The finding that “ad libitum” drinking during exercise is better than “drinking as much as tolerable” has one important intellectual consequence. It suggests that it is not the level of dehydration that determines the extent to which exercise performance is influenced by fluid ingestion during exercise. Rather it may be that performance will be optimized regardless of the degree of dehydration that develops, provided the athlete avoids becoming thirsty. In other words, it is the development of thirst that impairs the exercise performance, not the extent of the weight loss. This explanation fits with our idea that the brain regulates the exercise performance to insure that exercise always terminates before there is a catastrophic biological failure. And that the brain uses unpleasant symptoms like fatigue (and thirst) to regulate the exercise performance. So the presence of thirst may be the way in which our brain tells us we need to modify our behavior by drinking more if we wish to produce a peak performance.

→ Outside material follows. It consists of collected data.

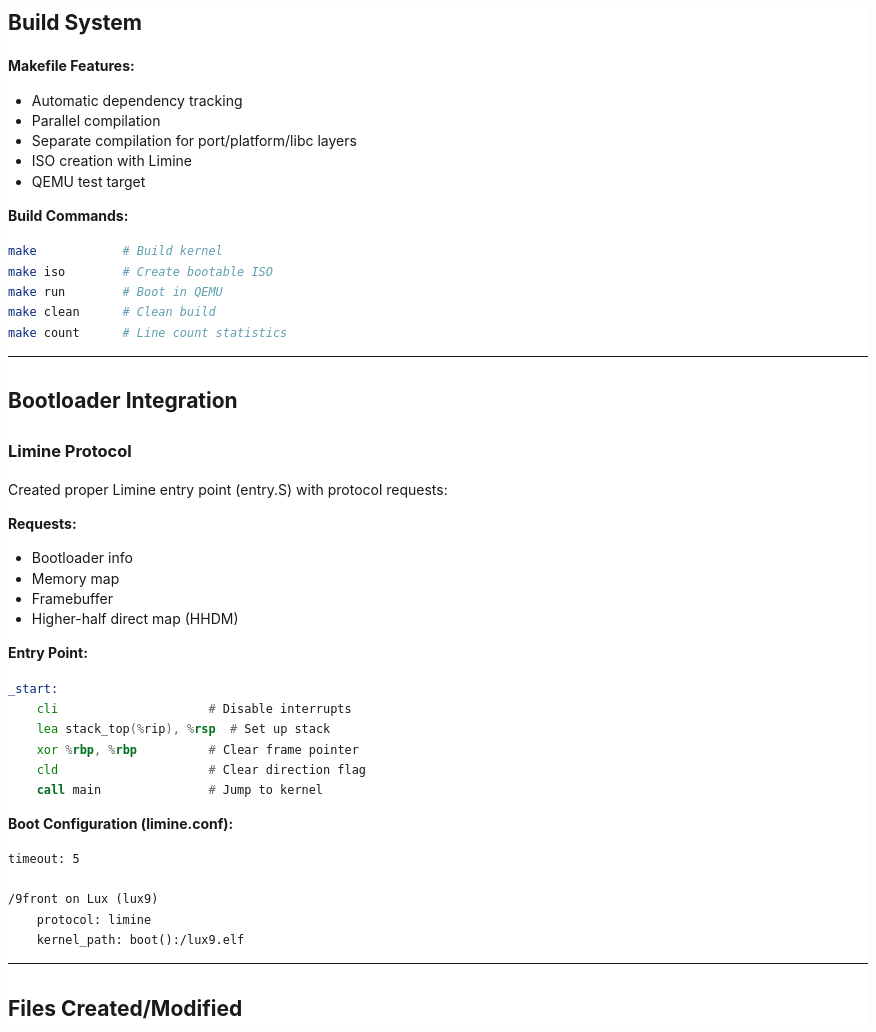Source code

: ## Build System

**Makefile Features:**
- Automatic dependency tracking
- Parallel compilation
- Separate compilation for port/platform/libc layers
- ISO creation with Limine
- QEMU test target

**Build Commands:**
```bash
make            # Build kernel
make iso        # Create bootable ISO
make run        # Boot in QEMU
make clean      # Clean build
make count      # Line count statistics
```

---

## Bootloader Integration

### Limine Protocol

Created proper Limine entry point (entry.S) with protocol requests:

**Requests:**
- Bootloader info
- Memory map
- Framebuffer
- Higher-half direct map (HHDM)

**Entry Point:**
```asm
_start:
    cli                     # Disable interrupts
    lea stack_top(%rip), %rsp  # Set up stack
    xor %rbp, %rbp          # Clear frame pointer
    cld                     # Clear direction flag
    call main               # Jump to kernel
```

**Boot Configuration (limine.conf):**
```
timeout: 5

/9front on Lux (lux9)
    protocol: limine
    kernel_path: boot():/lux9.elf
```

---

## Files Created/Modified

If correct, this would explain why it is possible for elite athletes to perform well whilst drinking sparingly during exercise, for the fastest marathon and ultra-marathon runners to be amongst the most dehydrated runners in those races, and for athletes who have lost in excess of 10% of body weight to be amongst the top finishers in 226km Ironman triathlons.

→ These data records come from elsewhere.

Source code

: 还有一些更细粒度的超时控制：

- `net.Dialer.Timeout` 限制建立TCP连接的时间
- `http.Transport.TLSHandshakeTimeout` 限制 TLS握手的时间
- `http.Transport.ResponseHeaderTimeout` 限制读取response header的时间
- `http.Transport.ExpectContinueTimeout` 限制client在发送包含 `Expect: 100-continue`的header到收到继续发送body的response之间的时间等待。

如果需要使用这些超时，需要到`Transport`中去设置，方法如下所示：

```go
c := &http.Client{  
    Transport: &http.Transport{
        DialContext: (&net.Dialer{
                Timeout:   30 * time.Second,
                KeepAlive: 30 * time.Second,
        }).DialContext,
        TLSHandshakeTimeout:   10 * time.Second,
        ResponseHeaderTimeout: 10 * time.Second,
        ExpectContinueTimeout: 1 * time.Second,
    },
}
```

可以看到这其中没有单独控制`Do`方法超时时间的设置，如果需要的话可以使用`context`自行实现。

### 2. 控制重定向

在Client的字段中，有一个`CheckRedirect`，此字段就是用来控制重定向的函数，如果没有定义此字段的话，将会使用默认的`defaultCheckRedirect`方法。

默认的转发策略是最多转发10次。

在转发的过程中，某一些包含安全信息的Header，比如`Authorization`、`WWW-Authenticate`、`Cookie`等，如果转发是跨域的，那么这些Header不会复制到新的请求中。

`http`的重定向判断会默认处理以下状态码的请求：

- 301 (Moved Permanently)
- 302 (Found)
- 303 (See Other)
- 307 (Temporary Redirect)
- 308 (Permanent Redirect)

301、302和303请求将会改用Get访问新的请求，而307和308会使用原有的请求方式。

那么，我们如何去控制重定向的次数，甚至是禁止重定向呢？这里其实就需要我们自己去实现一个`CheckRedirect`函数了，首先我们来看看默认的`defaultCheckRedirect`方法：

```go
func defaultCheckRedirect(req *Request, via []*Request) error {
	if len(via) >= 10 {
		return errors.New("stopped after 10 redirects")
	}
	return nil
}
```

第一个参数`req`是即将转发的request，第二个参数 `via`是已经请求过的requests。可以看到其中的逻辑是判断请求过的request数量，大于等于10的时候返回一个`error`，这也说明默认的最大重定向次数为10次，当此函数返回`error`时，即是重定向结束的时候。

If we wish to force all athletes to drink according to a singular doctrine, then perhaps we need first to determine what they actually do in real competitions. In a study published more than 2 decades ago we found that the majority of athletes drink about 500ml/hr and all lose some weight during exercise since they drink less than they sweat. This information influenced the evolution of the drinking guidelines that I developed for the International Marathon Medical Directors Association in 2003 and which promoted drinking according to the dictates of thirst and not in excess of about 800ml/hr. The advice contained in the most recent 2007 ACSM guidelines now echoes those guidelines.

Recently we analyzed the range of BW changes that occur in athletes completing a 224km Ironman triathlon. All entrants in this race received the same drinking advice – drink according to the dictates of thirst and not in excess of 800ml/hr. Despite all receiving the same advice, body weight changes in athletes in that race ranged from a gain of 3% to a loss of -13% with the commonest weigh loss being -3%. Even in a much shorter 42km marathon, body weight changes ranged from a gain of 5% to a loss of -9%.

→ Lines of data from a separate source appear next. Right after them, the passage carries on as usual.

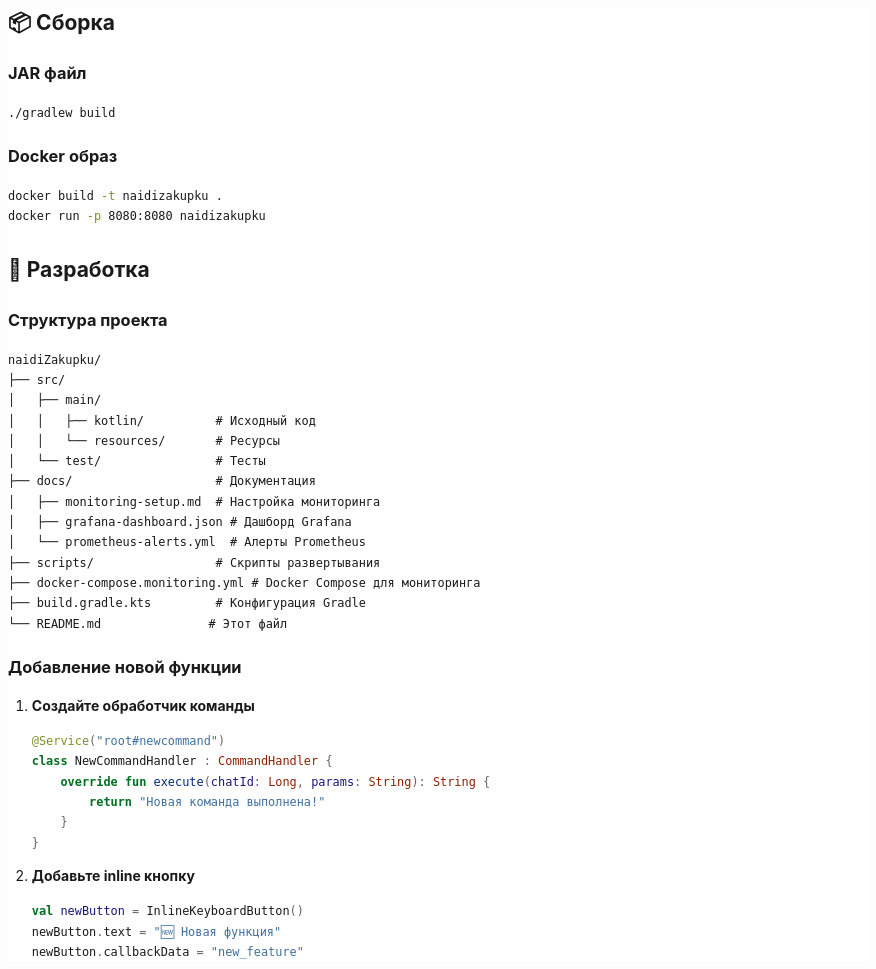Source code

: ## 📦 Сборка

### JAR файл
```bash
./gradlew build
```

### Docker образ
```bash
docker build -t naidizakupku .
docker run -p 8080:8080 naidizakupku
```

## 🔧 Разработка

### Структура проекта

```
naidiZakupku/
├── src/
│   ├── main/
│   │   ├── kotlin/          # Исходный код
│   │   └── resources/       # Ресурсы
│   └── test/                # Тесты
├── docs/                    # Документация
│   ├── monitoring-setup.md  # Настройка мониторинга
│   ├── grafana-dashboard.json # Дашборд Grafana
│   └── prometheus-alerts.yml  # Алерты Prometheus
├── scripts/                 # Скрипты развертывания
├── docker-compose.monitoring.yml # Docker Compose для мониторинга
├── build.gradle.kts         # Конфигурация Gradle
└── README.md               # Этот файл
```

### Добавление новой функции

1. **Создайте обработчик команды**
   ```kotlin
   @Service("root#newcommand")
   class NewCommandHandler : CommandHandler {
       override fun execute(chatId: Long, params: String): String {
           return "Новая команда выполнена!"
       }
   }
   ```

2. **Добавьте inline кнопку**
   ```kotlin
   val newButton = InlineKeyboardButton()
   newButton.text = "🆕 Новая функция"
   newButton.callbackData = "new_feature"
   ```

It is clear that the factors determining drinking behavior during competitive exercise are poorly understood. Perhaps we should study this phenomenon more carefully before we produce dogmatic
guidelines that conflict with common sense, the scientific evidence and even what athletes actually do during exercise and competition.



There is no published scientific evidence to show that drinking beyond the dictates of thirst during exercise – that is drinking “to stay ahead of thirst” – produces a more beneficial outcome than does drinking according to the dictates of thirst. Since the very best athletes often develop the largest body weight losses during competitive exercise, it is entirely possible that drinking sparingly during exercise is ergogenic whereas drinking more is likely to impair performance. However it is clear that ad libitum drinking cannot produce EAH or EAHE in predisposed individuals.
Whilst we await more studies which compare the relative biological effects of drinking either ad libitum or to “stay ahead of thirst”, those advising athletes can safely be assured that the balance of the current evidence supports the conclusion that drinking to thirst is the optimum drinking behaviour during exercise.


REFERENCE. Noakes TD. Waterlogged. The Serious Problem of Overhydration in Endurance Sports. Human Kinetics 2012.